Ebola: FG steps up passenger screening at airports


Additional personnel, thermal scanners and sanitisers have been deployed in Nigeria’s two major international airports by the Federal Government as part of measures to forestall another round of Ebola outbreak in Nigeria.
It was learnt that the Nnamdi Azikiwe International Airport, Abuja, and the Murtala Muhammed International Airport, Lagos, were the two major focus areas, although plans were in top gear to extend similar surveillance to the Port Harcourt International Airport, Rivers State, as well as the Aminu Kano International Airport, Kano.

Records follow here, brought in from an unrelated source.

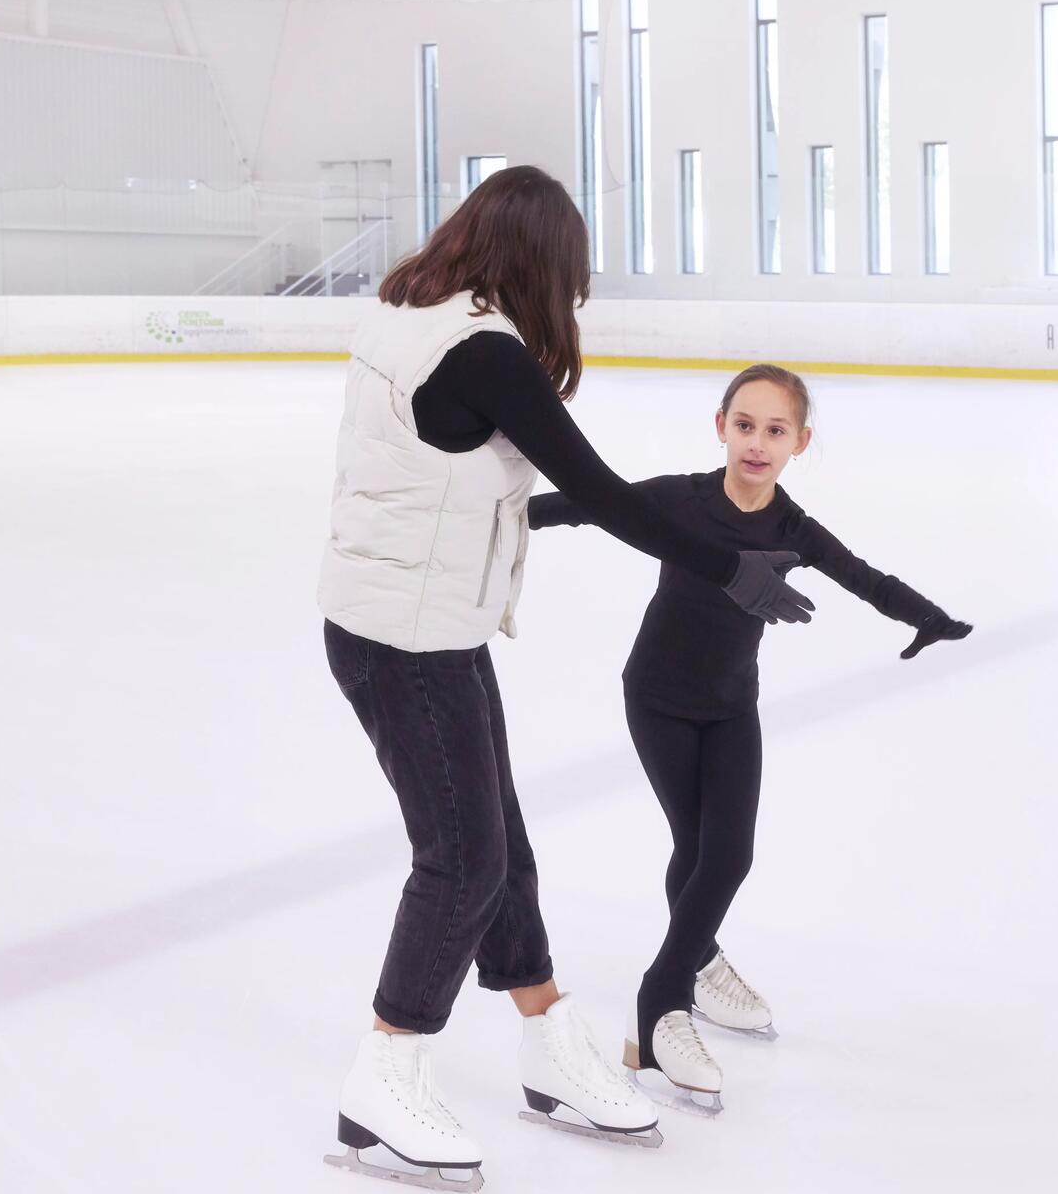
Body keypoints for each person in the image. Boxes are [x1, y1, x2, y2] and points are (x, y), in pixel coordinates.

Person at [317, 166, 815, 1190]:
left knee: (501, 843)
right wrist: (729, 564)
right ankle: (386, 1066)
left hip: (403, 619)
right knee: (462, 858)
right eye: (571, 278)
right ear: (539, 264)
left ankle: (546, 1036)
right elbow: (596, 489)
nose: (572, 300)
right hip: (407, 635)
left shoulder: (409, 310)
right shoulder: (487, 352)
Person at [526, 363, 973, 1116]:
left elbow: (862, 575)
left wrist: (926, 615)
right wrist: (495, 515)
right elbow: (585, 506)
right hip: (659, 701)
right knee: (702, 850)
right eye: (745, 425)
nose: (757, 443)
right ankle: (660, 1007)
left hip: (734, 707)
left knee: (721, 853)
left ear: (800, 441)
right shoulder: (681, 498)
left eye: (775, 430)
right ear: (721, 426)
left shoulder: (792, 528)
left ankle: (690, 967)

On Sunday the deployment of additional personnel in the airports followed the reported outbreak of Ebola virus in the Democratic Republic of Congo recently.

The World Health Organisation recently confirmed the death of at least one person as a result of Ebola in the North-East of Congo, a development that has prompted increased surveillance in Nigeria.
Officials at the NAIA as well as the MMIAa at the Federal Airports Authority of Nigeria was aware of the development in Congo and had directed Port Health officials and its doctors at the airports to step up their activities.
The authority had stepped up its surveillance on inbound travellers at the arrival halls of the Lagos and Abuja airports following the recent Ebola case in Congo.The Congo incident has called for increased surveillance and screening. 
 Also the Nigeria Customs Service, on Sunday, said it would collaborate with all agencies of government, particularly those in the health sector to prevent another outbreak of Ebola virus in the country.